§ ASSIGNMENT: Read through the lines below and copy the ones holding the string "KiCad".

§ EXTRACTED MATERIAL:

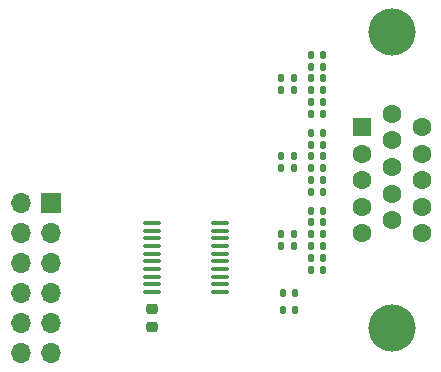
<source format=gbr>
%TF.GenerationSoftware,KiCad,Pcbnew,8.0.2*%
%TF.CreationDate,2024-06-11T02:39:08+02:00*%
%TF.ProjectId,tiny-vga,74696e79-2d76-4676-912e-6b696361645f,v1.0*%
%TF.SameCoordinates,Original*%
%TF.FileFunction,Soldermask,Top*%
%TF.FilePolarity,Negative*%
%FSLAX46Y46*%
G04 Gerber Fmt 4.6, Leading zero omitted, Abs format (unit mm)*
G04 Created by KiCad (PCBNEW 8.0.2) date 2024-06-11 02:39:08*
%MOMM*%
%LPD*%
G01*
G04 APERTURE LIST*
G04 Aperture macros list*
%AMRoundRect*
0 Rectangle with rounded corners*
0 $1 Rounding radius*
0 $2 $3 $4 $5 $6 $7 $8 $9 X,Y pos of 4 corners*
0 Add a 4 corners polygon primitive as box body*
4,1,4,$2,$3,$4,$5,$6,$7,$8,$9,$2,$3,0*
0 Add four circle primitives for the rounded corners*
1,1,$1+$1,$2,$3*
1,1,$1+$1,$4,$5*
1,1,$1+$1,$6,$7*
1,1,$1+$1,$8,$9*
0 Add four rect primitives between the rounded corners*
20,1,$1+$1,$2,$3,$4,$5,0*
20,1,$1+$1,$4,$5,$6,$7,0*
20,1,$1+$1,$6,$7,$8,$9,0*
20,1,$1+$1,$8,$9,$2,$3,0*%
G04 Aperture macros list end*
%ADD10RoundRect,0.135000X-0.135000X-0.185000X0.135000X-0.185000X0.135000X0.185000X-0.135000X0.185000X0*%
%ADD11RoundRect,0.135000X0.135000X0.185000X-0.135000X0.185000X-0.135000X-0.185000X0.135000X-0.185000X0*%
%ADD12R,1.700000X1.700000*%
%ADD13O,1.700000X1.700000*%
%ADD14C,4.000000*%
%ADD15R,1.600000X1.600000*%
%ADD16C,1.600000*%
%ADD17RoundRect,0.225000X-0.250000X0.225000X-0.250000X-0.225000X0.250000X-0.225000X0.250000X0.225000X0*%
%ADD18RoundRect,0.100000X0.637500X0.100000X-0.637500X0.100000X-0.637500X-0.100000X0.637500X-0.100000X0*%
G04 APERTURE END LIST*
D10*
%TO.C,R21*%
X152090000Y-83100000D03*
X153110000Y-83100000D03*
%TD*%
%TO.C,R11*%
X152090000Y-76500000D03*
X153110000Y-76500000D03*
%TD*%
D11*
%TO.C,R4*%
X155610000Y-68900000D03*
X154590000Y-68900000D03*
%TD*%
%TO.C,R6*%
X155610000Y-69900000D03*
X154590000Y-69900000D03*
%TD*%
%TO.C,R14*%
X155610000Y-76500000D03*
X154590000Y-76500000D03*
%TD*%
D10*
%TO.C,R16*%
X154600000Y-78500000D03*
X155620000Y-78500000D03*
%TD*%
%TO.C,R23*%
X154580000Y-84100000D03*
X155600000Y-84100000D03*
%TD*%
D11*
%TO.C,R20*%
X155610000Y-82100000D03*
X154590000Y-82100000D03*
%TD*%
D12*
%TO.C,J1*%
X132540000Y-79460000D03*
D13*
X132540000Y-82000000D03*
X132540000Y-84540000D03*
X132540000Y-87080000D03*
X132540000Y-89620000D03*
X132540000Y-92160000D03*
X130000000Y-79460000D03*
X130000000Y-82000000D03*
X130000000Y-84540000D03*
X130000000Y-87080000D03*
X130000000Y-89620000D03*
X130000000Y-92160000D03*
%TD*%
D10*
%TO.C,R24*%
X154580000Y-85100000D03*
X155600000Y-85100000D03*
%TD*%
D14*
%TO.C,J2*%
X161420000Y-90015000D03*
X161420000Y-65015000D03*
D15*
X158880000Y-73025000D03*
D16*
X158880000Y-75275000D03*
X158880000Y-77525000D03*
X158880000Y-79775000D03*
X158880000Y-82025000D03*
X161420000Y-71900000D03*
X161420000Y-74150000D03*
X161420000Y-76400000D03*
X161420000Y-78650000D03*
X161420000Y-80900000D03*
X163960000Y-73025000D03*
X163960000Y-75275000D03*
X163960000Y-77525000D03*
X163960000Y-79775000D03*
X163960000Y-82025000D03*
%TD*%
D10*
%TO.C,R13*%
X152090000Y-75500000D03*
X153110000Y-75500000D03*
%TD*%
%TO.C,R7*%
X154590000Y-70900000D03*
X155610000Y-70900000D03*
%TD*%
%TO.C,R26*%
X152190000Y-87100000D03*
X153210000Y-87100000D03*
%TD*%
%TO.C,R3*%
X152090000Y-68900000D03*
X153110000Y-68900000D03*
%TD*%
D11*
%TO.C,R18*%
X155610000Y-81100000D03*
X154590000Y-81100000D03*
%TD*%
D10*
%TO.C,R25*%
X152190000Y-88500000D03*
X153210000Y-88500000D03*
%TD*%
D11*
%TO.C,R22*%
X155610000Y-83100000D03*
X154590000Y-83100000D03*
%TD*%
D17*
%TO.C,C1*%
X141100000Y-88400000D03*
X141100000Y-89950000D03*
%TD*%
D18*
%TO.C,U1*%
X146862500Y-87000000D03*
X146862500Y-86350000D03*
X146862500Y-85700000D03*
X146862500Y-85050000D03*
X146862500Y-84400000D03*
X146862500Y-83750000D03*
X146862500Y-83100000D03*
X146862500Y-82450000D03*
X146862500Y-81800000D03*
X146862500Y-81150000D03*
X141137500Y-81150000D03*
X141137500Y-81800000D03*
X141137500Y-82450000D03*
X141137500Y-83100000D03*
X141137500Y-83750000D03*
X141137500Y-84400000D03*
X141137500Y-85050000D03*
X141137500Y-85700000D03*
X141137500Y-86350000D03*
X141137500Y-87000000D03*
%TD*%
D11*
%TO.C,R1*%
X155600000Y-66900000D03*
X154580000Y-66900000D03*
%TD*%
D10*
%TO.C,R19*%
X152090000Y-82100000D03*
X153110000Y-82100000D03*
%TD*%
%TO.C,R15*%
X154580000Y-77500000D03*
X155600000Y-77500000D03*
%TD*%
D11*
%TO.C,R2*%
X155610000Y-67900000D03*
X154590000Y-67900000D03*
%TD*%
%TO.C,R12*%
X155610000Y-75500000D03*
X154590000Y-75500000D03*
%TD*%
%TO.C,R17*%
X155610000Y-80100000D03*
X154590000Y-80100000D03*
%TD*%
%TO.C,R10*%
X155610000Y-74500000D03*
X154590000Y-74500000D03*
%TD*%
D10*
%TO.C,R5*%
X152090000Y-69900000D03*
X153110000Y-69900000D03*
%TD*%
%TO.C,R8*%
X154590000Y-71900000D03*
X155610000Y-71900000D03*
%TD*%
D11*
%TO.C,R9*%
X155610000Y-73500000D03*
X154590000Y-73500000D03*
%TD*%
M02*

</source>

§ SOLUTION TO THIS EXERCISE:
%TF.GenerationSoftware,KiCad,Pcbnew,8.0.2*%
G04 Created by KiCad (PCBNEW 8.0.2) date 2024-06-11 02:39:08*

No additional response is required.